Bogado.net

Using unicode on Java

Unicode strings are notorious problematic. Java strings are encoded with UTF-16 for simpler usage in most cases, and yes that means that a char or Character in java occupy 16bits or bytes and that most of the Strings in java are almost double than the counterpart in C or C++. The advantage is that you don’t need O(n) to find the n<sup>th</sup> valid position on a String.

Reversing a string

The problem of reversing a string is a good on to investigate some of the techniques of iterating over an string. We will start with a couple of "bad implementations" and also a few good ones. The effects of selecting the wrong API range from really bad, that starts breaking with something as similar to English as Spanish or french to something that requires a less common languages and unfortunately also with the very popular emoji characters.
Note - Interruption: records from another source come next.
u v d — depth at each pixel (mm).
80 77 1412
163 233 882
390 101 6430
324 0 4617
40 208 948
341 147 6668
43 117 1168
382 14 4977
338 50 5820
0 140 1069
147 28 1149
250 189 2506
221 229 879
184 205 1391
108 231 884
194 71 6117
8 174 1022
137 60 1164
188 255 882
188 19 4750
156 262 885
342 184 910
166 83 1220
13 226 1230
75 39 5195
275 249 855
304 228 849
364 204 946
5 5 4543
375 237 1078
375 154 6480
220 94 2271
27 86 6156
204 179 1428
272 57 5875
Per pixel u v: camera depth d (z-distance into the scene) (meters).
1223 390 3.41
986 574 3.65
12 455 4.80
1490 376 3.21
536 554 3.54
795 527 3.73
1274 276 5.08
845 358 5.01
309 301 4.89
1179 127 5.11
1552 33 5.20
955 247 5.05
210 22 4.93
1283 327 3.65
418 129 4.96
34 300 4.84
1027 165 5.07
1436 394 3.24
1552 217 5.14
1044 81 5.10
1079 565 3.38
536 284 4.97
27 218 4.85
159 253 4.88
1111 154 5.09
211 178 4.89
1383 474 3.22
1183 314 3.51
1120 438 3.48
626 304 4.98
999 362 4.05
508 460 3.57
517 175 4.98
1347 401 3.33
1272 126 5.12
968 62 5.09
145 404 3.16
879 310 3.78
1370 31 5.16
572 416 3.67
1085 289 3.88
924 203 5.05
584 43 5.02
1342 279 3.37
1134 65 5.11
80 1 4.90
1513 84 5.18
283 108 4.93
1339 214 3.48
Using bytes, the bad approach

If you come from a C or C++ background you could easily fall into the trap of thinking that bytes are as good as char when iterating a string, but if you read before you can start to see how this will break. One could even imagine that this would break spectacularly, if char have two bytes then one possibility, when iterating through a string, is to get zeros interleaving the normal characters.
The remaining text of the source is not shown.